Azionario Mondiale Travestito da Orso

Il Msci World Alla Country è entrato ufficialmente in bear market la settimana scorsa perdendo più del 20% dai suoi massimi. Come sempre succede questi eventi ottengono una grande copertura mediatica mentre lo stesso non può dirsi quando un mercato, all’opposto, entra in bull market ovvero guadagna più del 20% dai minimi. Si sa la mente umana è fatta così, almeno in finanza. Il peso della paura di perdere denaro è superiore a quella della gioia di guadagnarlo.


Dal blog awealthofcommonsense.com riprendo la tabella che mostra cosa è successo al Msci World dal 1970 ad oggi dopo 1,3 e 5 anni dal punto di massima perdita in avanti.

bear market msci world
Ovviamente la correzione attuale potrebbe ben lungi dall’essere terminata, ma quello che è giusto sottolineare è il seguito. A distanza di 1 anno solo in due casi (e ce li ricordiamo bene visto che sono quelli del 2000 e del 2007) il mercato non ha recuperato tutte le perdite ed a distanza di 3 anni solo il 2007-2009 presentava ancora saldo negativo. A 5 anni tutte le luci erano accese sul verde.

Tutto quanto potrà accadere da qui in avanti, recessione, bear market violento o altro. Quello che conta in momenti come questi è avere a disposizione liquidità da investire, poca o molto che sia.

Questo perché comunque vada si compra con aspettative di rendimento future decisamente più interessanti di soli 12 mesi fa. Prezzi più bassi = rendimenti più alti in futuro, talmente ovvio e semplice da essere spesso ignorato alla ricerca di un minimo assoluto di mercato che nessuno (o meglio un su sette miliardi) piglierà.

Gli investitori di lungo periodo devono dare il benvenuto alla volatilità sfruttando l’apertura di finestre di prezzo che potrebbero anche essere migliori più avanti nel tempo, ma che non rimangono aperte in eterno. Gli orsi ogni tanto escono dal letargo, graffiano e fanno male, ma chi sopporta i danni uscendone con qualche ammaccatura e sfruttando soprattutto il pessimismo che si lasciano dietro gli orsi, ha la possibilità di accumulare con pazienza e soprattutto in un’arena meno affollata del solito.
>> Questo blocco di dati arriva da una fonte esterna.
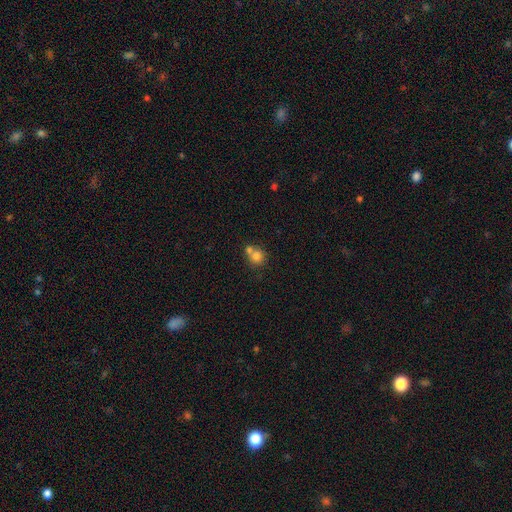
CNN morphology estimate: Overall: smooth (78%). How rounded: round (84%). Merging: merger (49%; none 41%).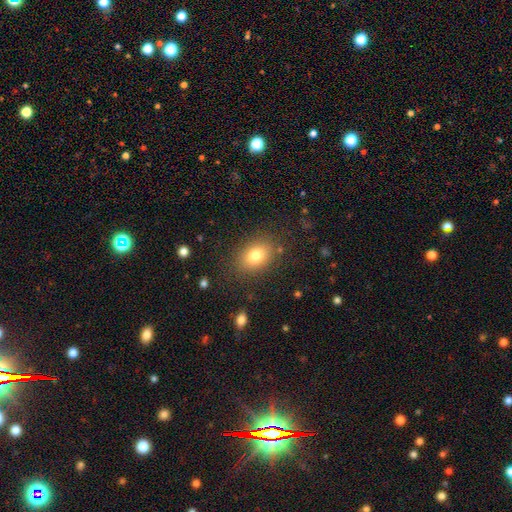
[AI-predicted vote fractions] Smooth or featured?
  - smooth: 80% *
  - star or artifact: 10%
  - featured or disk: 10%
How rounded?
  - in between: 74% *
  - round: 25%
  - cigar-shaped: 1%
Merging?
  - none: 84% *
  - minor disturbance: 10%
  - major disturbance: 4%
  - merger: 2%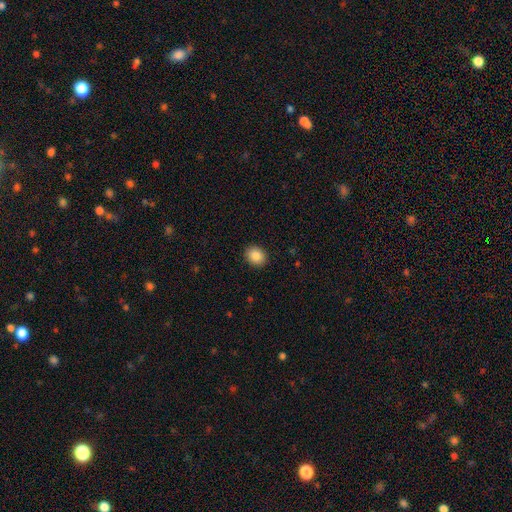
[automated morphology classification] Smooth or featured? Predicted: smooth (p=0.87). How rounded? Predicted: round (p=0.52). Merging? Predicted: none (p=0.91).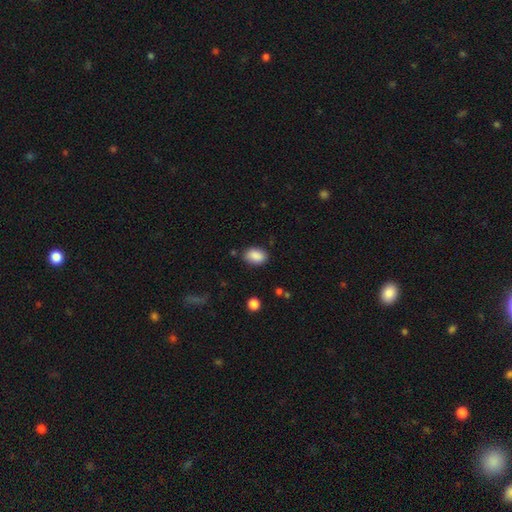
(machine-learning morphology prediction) This appears to be a smooth galaxy with no disk features (88%) that is in between round and cigar-shaped (84%). Merging: none (82%).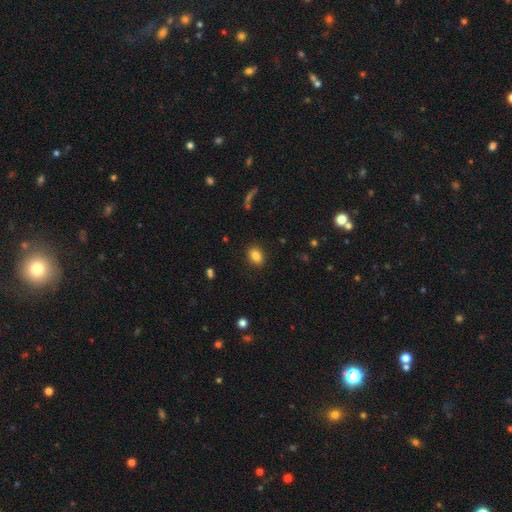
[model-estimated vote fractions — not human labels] smooth_or_featured: smooth (p=0.85) [alt: star or artifact p=0.10]
how_rounded: in between (p=0.76) [alt: round p=0.23]
merging: none (p=0.88) [alt: minor disturbance p=0.08]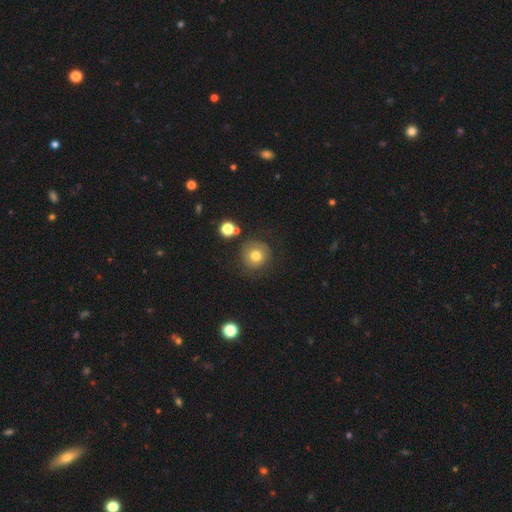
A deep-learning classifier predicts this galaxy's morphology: Smooth or featured? smooth (75%)
How rounded? round (92%)
Merging? none (77%)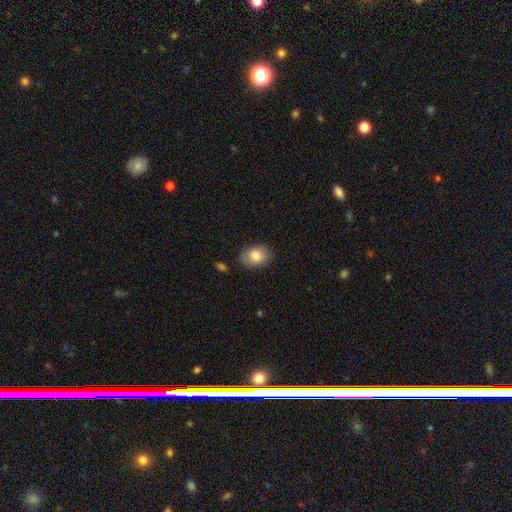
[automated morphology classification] Smooth or featured: smooth — 82% (featured or disk — 10%)
How rounded: in between — 75% (round — 24%)
Merging: none — 81% (minor disturbance — 14%)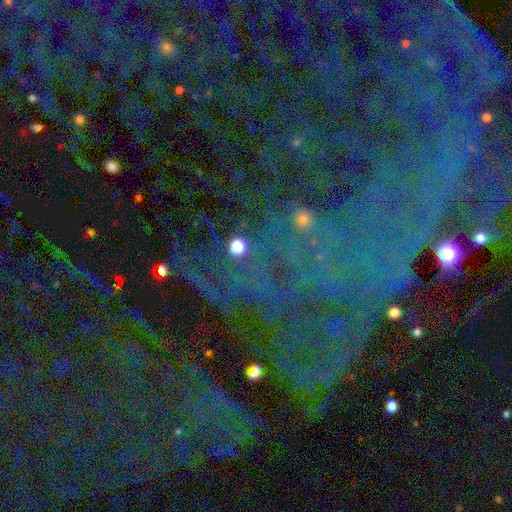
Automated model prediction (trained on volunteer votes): Smooth or featured?
  - star or artifact: 83% *
  - featured or disk: 9%
  - smooth: 8%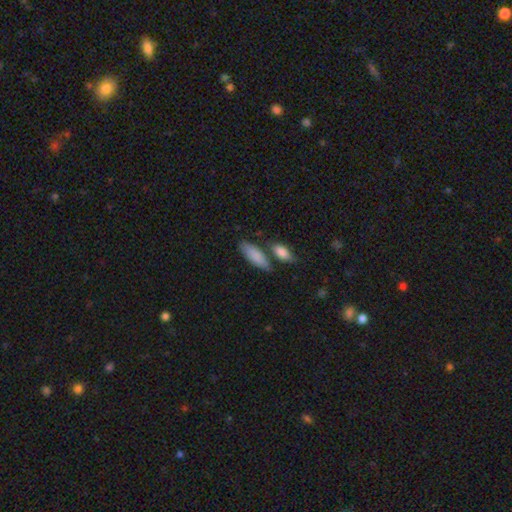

Leggi anche: Breve storia delle perdite di Wall Street

                         Quando le perdite sono in doppia cifra

Annunci

6 thoughts on “Azionario Mondiale Travestito da Orso

  1. mattiaa82 17 febbraio 2016 / 8:00

    Sento da più parti (quasi all’unisono) che questo è un pessimo momento per comprare azioni, c’è in giro un pessimismo “cosmico” come se l’economia dovesse terminare domani. L’unico distinguo che mi sento di fare è di cominciare ad accumulare sopratutto i mercati più sottovalutati per i fondamentali ovvero zona Euro e Paesi Emergenti.

    Mi piace

    • archeowealth 17 febbraio 2016 / 22:52

      D’accordo con te Mattia. A dire il vero credo che il “rimbalzo” primaverile sta acquistando consistenza pur essendo preparatoria ad una nuova (ultima?) zampata verso il basso del caro amico orso. Il tuo ragionamento è corretto anche e soprattutto perchè nel momento in cui finirà il ciclo del dollaro forte saranno da preferire aree del mondo diverse che cominceranno a riguadagnare forza relativa verso gli States.

      Mi piace

  2. GargIce 17 febbraio 2016 / 12:52

    Salve, le prospettive per il Msci “World” sono sovrapponibili (guardavo la tabella) ? Grazie.
    Complimenti come sempre.

    Mi piace

    • archeowealth 17 febbraio 2016 / 22:53

      Scusa non ho capito la domanda. Se intendi che le prospettive tra Msci World e World All Country sono sovrapponibili la risposta è assolutamente sì.

      Mi piace

      • etnas 18 febbraio 2016 / 7:52

        Sì, ha capito bene 🙂

        Per rispondere a Mattia, è facile che un investitore, magari alle prime armi, possa uscire completamente dal mercato dopo correzioni così violente.. però se inizi a leggere e informati la prospettiva cambia.
        Da ignorante penso che era inverosimile dopo anni e anni di mercati bull non avere un “riallineamento” degli stessi.. anche se l’economia globale non gode di ottima salute

        Mi piace

      • archeowealth 18 febbraio 2016 / 22:21

        Il problema del riallineamento è sempre legato ai tempi. Sentivo parlare di riallineamento delle quotazioni nel 2011 poi nel 2014 poi nel 2015 e alla fine è arrivato. Quello che cambia sono le aspettative di rendimento. Si possono fare aggiustamenti tattici ma snaturare il ptf perchè si pensa che il mercato scenderà è uno degli errori più gravi che può fare un investitore di lungo periodo.

        Mi piace

Rispondi

Inserisci i tuoi dati qui sotto o clicca su un'icona per effettuare l'accesso:

Logo WordPress.com

Stai commentando usando il tuo account WordPress.com. Chiudi sessione / Modifica )

Foto Twitter

Stai commentando usando il tuo account Twitter. Chiudi sessione / Modifica )

Foto di Facebook

Stai commentando usando il tuo account Facebook. Chiudi sessione / Modifica )

Google+ photo

Stai commentando usando il tuo account Google+. Chiudi sessione / Modifica )

Connessione a %s...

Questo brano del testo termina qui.